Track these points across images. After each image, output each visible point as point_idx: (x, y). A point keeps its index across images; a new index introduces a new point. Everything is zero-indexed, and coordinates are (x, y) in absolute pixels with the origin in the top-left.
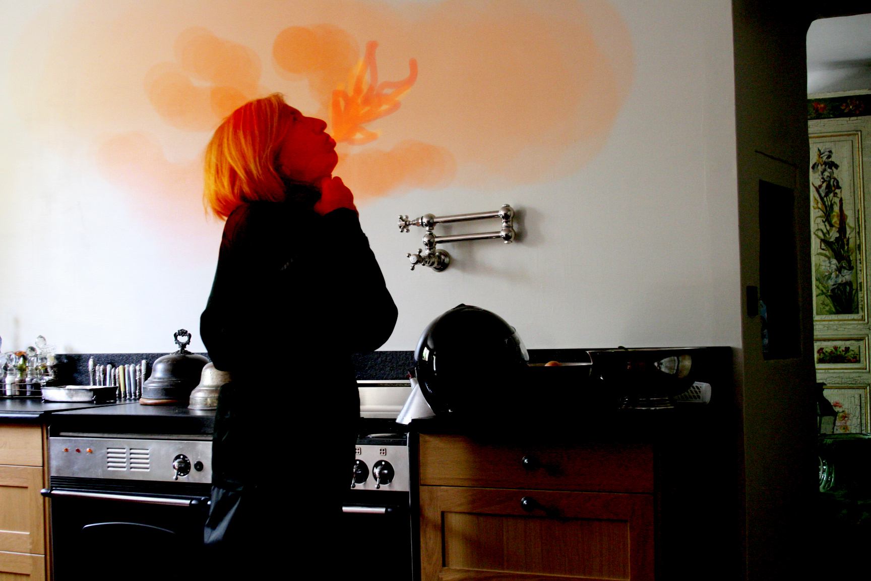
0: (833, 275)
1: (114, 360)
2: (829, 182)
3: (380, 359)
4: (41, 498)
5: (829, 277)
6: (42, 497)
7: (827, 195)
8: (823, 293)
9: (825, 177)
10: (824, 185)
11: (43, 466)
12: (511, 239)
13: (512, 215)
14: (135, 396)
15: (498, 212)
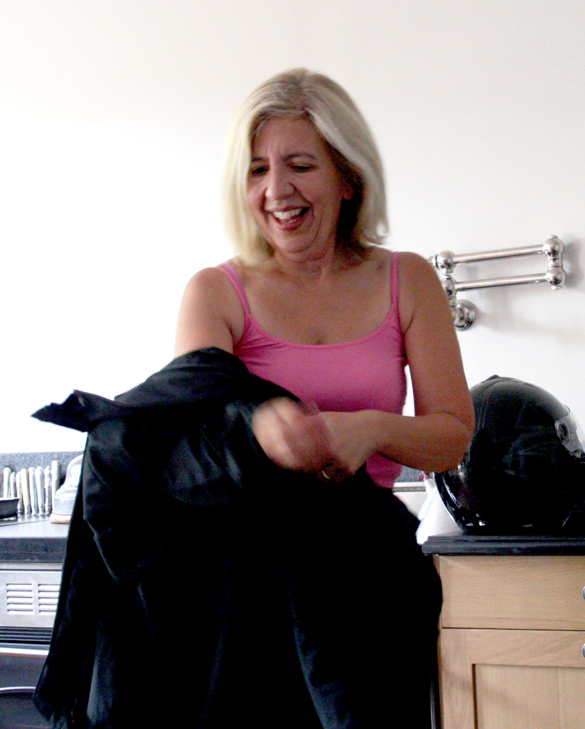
1: (13, 463)
12: (561, 284)
13: (561, 250)
14: (44, 511)
15: (541, 246)
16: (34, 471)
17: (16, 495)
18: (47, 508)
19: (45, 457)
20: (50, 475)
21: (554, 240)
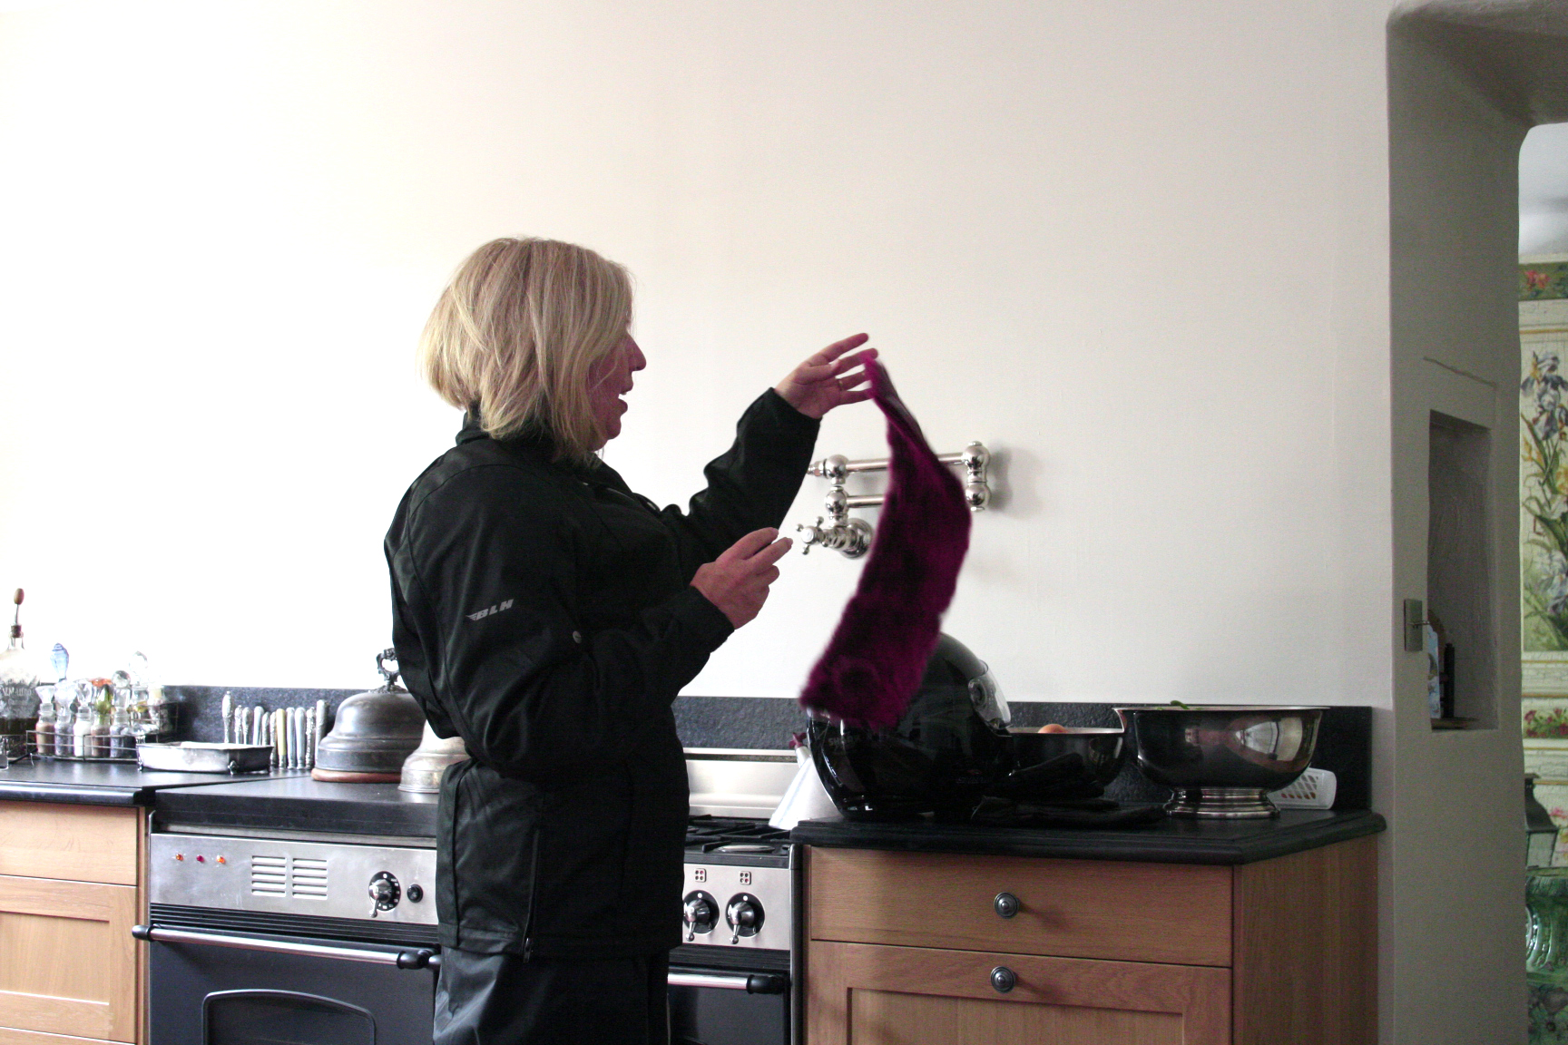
0: (1556, 581)
1: (268, 700)
2: (1552, 413)
3: (742, 712)
4: (132, 942)
5: (1549, 583)
6: (134, 939)
7: (1547, 436)
8: (1537, 612)
9: (1545, 404)
10: (1544, 418)
11: (138, 885)
12: (984, 505)
13: (985, 462)
14: (304, 764)
15: (960, 454)
16: (294, 712)
17: (268, 742)
18: (308, 761)
19: (308, 696)
20: (314, 719)
21: (977, 448)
++++++++
## [What is needed]
Please rewrite all the items above with "top-left" changed to "upper-left" and nothing else altered, leaving out the pictures.

## [Expected answer]
Track these points across images. After each image, output each visible point as point_idx: (x, y). A point keeps its index across images; a new index introduces a new point. Everything is zero-indexed, and coordinates are (x, y) in absolute pixels with the origin in the upper-left.
0: (833, 275)
1: (114, 360)
2: (829, 182)
3: (380, 359)
4: (41, 498)
5: (829, 277)
6: (42, 497)
7: (827, 195)
8: (823, 293)
9: (825, 177)
10: (824, 185)
11: (43, 466)
12: (511, 239)
13: (512, 215)
14: (135, 396)
15: (498, 212)
1: (13, 463)
12: (561, 284)
13: (561, 250)
14: (44, 511)
15: (541, 246)
16: (34, 471)
17: (16, 495)
18: (47, 508)
19: (45, 457)
20: (50, 475)
21: (554, 240)
0: (1556, 581)
1: (268, 700)
2: (1552, 413)
3: (742, 712)
4: (132, 942)
5: (1549, 583)
6: (134, 939)
7: (1547, 436)
8: (1537, 612)
9: (1545, 404)
10: (1544, 418)
11: (138, 885)
12: (984, 505)
13: (985, 462)
14: (304, 764)
15: (960, 454)
16: (294, 712)
17: (268, 742)
18: (308, 761)
19: (308, 696)
20: (314, 719)
21: (977, 448)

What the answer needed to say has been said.